▸ **TASK TO COMPLETE**:
Each line below must be reproduced exactly.

********

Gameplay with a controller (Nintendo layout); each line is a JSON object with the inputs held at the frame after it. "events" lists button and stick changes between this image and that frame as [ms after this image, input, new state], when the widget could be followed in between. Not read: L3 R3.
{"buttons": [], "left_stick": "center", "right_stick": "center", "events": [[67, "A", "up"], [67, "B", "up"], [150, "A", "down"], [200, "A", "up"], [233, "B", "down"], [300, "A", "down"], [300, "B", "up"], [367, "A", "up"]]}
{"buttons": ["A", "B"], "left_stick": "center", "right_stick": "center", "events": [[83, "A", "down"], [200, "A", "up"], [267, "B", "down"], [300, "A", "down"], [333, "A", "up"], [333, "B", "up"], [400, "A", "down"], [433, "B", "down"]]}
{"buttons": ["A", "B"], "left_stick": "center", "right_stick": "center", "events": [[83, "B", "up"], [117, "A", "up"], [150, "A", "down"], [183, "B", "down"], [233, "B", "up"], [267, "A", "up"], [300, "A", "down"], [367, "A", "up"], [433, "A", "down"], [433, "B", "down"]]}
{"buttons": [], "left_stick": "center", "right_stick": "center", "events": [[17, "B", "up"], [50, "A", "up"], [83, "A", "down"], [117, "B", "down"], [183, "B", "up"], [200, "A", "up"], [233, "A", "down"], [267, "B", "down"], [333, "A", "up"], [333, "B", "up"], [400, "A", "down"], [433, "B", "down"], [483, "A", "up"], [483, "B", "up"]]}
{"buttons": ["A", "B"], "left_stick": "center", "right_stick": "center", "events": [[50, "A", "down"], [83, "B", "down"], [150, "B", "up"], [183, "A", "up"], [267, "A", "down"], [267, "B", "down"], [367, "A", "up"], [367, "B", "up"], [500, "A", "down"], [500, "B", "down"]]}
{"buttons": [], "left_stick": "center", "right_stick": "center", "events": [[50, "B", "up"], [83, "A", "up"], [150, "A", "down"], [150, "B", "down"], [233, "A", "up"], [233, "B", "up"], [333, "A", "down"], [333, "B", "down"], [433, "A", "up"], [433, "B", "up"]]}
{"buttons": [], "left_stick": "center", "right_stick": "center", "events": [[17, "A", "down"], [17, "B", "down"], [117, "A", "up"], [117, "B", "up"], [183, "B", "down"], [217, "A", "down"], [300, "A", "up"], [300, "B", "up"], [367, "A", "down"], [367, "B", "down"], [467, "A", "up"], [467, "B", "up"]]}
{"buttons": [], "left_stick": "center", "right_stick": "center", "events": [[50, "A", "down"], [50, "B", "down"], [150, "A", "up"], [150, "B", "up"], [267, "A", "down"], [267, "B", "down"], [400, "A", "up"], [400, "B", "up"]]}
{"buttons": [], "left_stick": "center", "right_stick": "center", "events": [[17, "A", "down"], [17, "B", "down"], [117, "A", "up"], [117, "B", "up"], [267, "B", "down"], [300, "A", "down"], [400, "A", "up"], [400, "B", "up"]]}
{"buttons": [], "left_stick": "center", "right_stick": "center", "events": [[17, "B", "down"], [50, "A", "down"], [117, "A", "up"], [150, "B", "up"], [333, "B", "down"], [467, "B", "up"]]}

********

▸ **SOLUTION**:
Gameplay with a controller (Nintendo layout); each line is a JSON object with the inputs held at the frame after it. "events" lists button and stick changes between this image and that frame as [ms after this image, input, new state], when the widget could be followed in between. Not read: L3 R3.
{"buttons": [], "left_stick": "center", "right_stick": "center", "events": [[67, "A", "up"], [67, "B", "up"], [150, "A", "down"], [200, "A", "up"], [233, "B", "down"], [300, "A", "down"], [300, "B", "up"], [367, "A", "up"]]}
{"buttons": ["A", "B"], "left_stick": "center", "right_stick": "center", "events": [[83, "A", "down"], [200, "A", "up"], [267, "B", "down"], [300, "A", "down"], [333, "A", "up"], [333, "B", "up"], [400, "A", "down"], [433, "B", "down"]]}
{"buttons": ["A", "B"], "left_stick": "center", "right_stick": "center", "events": [[83, "B", "up"], [117, "A", "up"], [150, "A", "down"], [183, "B", "down"], [233, "B", "up"], [267, "A", "up"], [300, "A", "down"], [367, "A", "up"], [433, "A", "down"], [433, "B", "down"]]}
{"buttons": [], "left_stick": "center", "right_stick": "center", "events": [[17, "B", "up"], [50, "A", "up"], [83, "A", "down"], [117, "B", "down"], [183, "B", "up"], [200, "A", "up"], [233, "A", "down"], [267, "B", "down"], [333, "A", "up"], [333, "B", "up"], [400, "A", "down"], [433, "B", "down"], [483, "A", "up"], [483, "B", "up"]]}
{"buttons": ["A", "B"], "left_stick": "center", "right_stick": "center", "events": [[50, "A", "down"], [83, "B", "down"], [150, "B", "up"], [183, "A", "up"], [267, "A", "down"], [267, "B", "down"], [367, "A", "up"], [367, "B", "up"], [500, "A", "down"], [500, "B", "down"]]}
{"buttons": [], "left_stick": "center", "right_stick": "center", "events": [[50, "B", "up"], [83, "A", "up"], [150, "A", "down"], [150, "B", "down"], [233, "A", "up"], [233, "B", "up"], [333, "A", "down"], [333, "B", "down"], [433, "A", "up"], [433, "B", "up"]]}
{"buttons": [], "left_stick": "center", "right_stick": "center", "events": [[17, "A", "down"], [17, "B", "down"], [117, "A", "up"], [117, "B", "up"], [183, "B", "down"], [217, "A", "down"], [300, "A", "up"], [300, "B", "up"], [367, "A", "down"], [367, "B", "down"], [467, "A", "up"], [467, "B", "up"]]}
{"buttons": [], "left_stick": "center", "right_stick": "center", "events": [[50, "A", "down"], [50, "B", "down"], [150, "A", "up"], [150, "B", "up"], [267, "A", "down"], [267, "B", "down"], [400, "A", "up"], [400, "B", "up"]]}
{"buttons": [], "left_stick": "center", "right_stick": "center", "events": [[17, "A", "down"], [17, "B", "down"], [117, "A", "up"], [117, "B", "up"], [267, "B", "down"], [300, "A", "down"], [400, "A", "up"], [400, "B", "up"]]}
{"buttons": [], "left_stick": "center", "right_stick": "center", "events": [[17, "B", "down"], [50, "A", "down"], [117, "A", "up"], [150, "B", "up"], [333, "B", "down"], [467, "B", "up"]]}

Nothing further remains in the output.